Exercise objective
Please pick out every line in the records below that contains the string "pitch" and copy each one.

Stored data entries
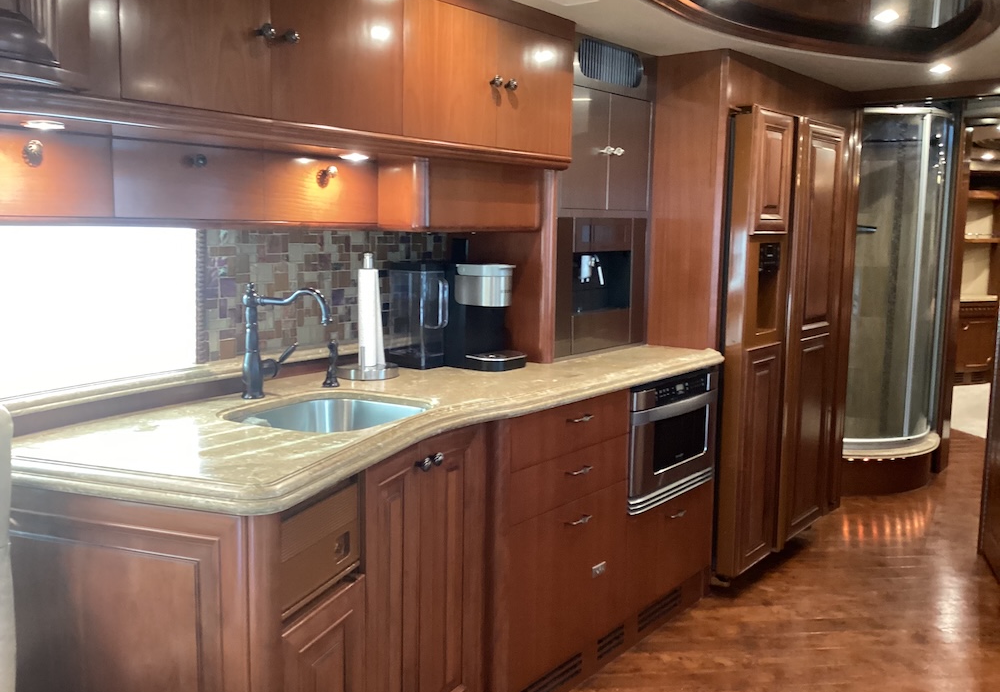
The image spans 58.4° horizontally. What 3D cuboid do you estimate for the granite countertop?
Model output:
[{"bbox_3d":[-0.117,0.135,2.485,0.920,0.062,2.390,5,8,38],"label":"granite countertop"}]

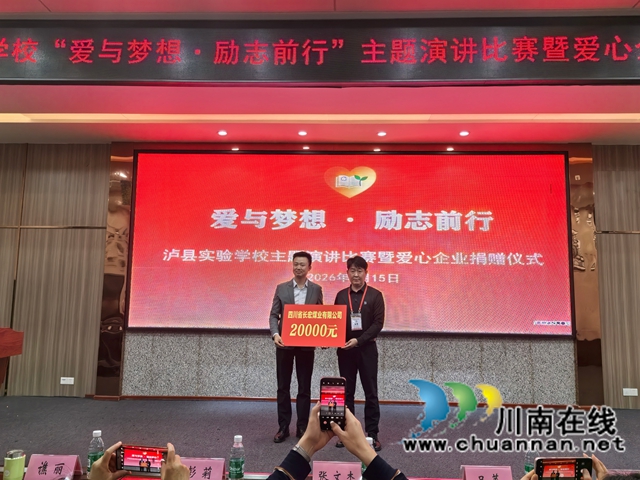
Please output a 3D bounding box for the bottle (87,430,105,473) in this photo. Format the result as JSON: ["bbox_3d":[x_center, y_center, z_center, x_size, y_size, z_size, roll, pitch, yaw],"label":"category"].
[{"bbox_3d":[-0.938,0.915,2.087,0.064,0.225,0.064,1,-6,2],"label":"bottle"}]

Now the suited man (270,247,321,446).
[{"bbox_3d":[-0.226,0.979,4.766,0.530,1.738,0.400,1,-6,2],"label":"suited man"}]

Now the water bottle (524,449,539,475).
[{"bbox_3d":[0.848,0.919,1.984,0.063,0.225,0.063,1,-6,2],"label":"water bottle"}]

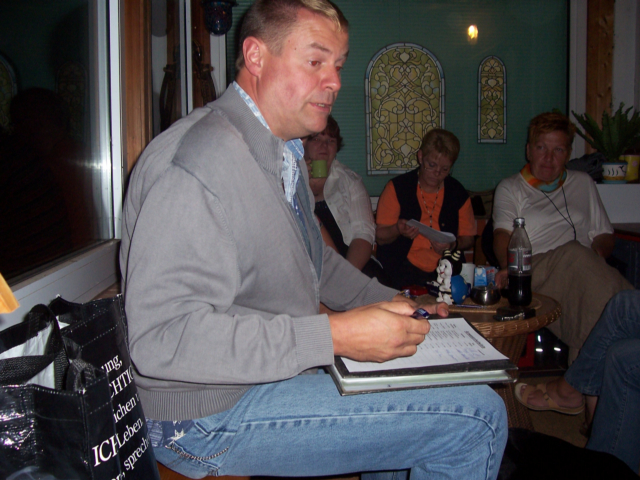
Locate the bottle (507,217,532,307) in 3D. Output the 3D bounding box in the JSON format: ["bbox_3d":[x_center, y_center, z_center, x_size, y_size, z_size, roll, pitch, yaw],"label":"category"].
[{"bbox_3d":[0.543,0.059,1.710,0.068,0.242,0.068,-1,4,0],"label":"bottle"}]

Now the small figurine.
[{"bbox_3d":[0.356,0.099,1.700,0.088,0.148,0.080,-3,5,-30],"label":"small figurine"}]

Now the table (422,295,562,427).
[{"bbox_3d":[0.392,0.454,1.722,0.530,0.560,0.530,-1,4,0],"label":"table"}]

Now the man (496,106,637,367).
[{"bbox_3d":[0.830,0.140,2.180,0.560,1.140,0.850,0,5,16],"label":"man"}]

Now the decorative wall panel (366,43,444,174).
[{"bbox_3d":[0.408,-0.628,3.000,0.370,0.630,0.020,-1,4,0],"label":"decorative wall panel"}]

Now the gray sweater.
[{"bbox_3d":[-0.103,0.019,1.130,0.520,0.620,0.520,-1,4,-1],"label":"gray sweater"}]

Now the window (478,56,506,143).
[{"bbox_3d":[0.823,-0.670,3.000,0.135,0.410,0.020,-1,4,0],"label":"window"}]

Solution
Please output a 3D bounding box for the bottle (87,430,105,473) in this photo. Format the result as JSON: ["bbox_3d":[x_center, y_center, z_center, x_size, y_size, z_size, roll, pitch, yaw],"label":"category"].
Locate the bottle (507,217,532,307) in 3D. Output the 3D bounding box in the JSON format: ["bbox_3d":[x_center, y_center, z_center, x_size, y_size, z_size, roll, pitch, yaw],"label":"category"].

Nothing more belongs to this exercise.